• [What you will do]:
From the entries below, return only the lines starting at the one that contains "لا يتوفر لديك فايبر؟" and ending at the one that contains "Customer Complaints Code", exactly as they stand.

---

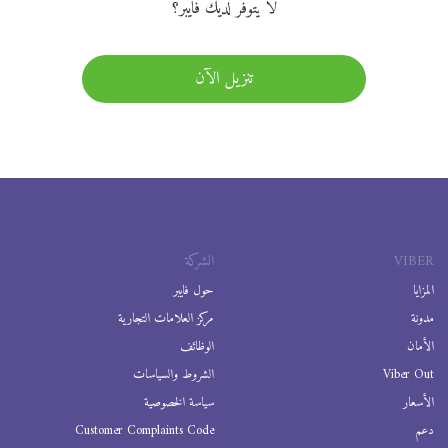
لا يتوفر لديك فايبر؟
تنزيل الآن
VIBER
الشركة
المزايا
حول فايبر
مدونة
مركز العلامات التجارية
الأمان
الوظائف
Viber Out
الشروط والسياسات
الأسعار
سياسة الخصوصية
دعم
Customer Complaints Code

---

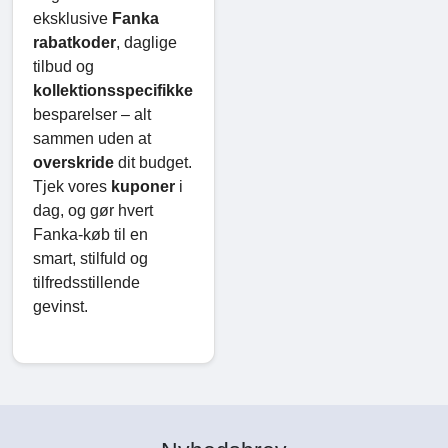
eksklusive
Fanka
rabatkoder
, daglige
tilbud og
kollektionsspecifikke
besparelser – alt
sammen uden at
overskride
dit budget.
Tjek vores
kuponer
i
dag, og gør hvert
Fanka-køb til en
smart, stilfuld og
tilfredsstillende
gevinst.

---

• [Response for this exercise]:
لا يتوفر لديك فايبر؟
تنزيل الآن
VIBER
الشركة
المزايا
حول فايبر
مدونة
مركز العلامات التجارية
الأمان
الوظائف
Viber Out
الشروط والسياسات
الأسعار
سياسة الخصوصية
دعم
Customer Complaints Code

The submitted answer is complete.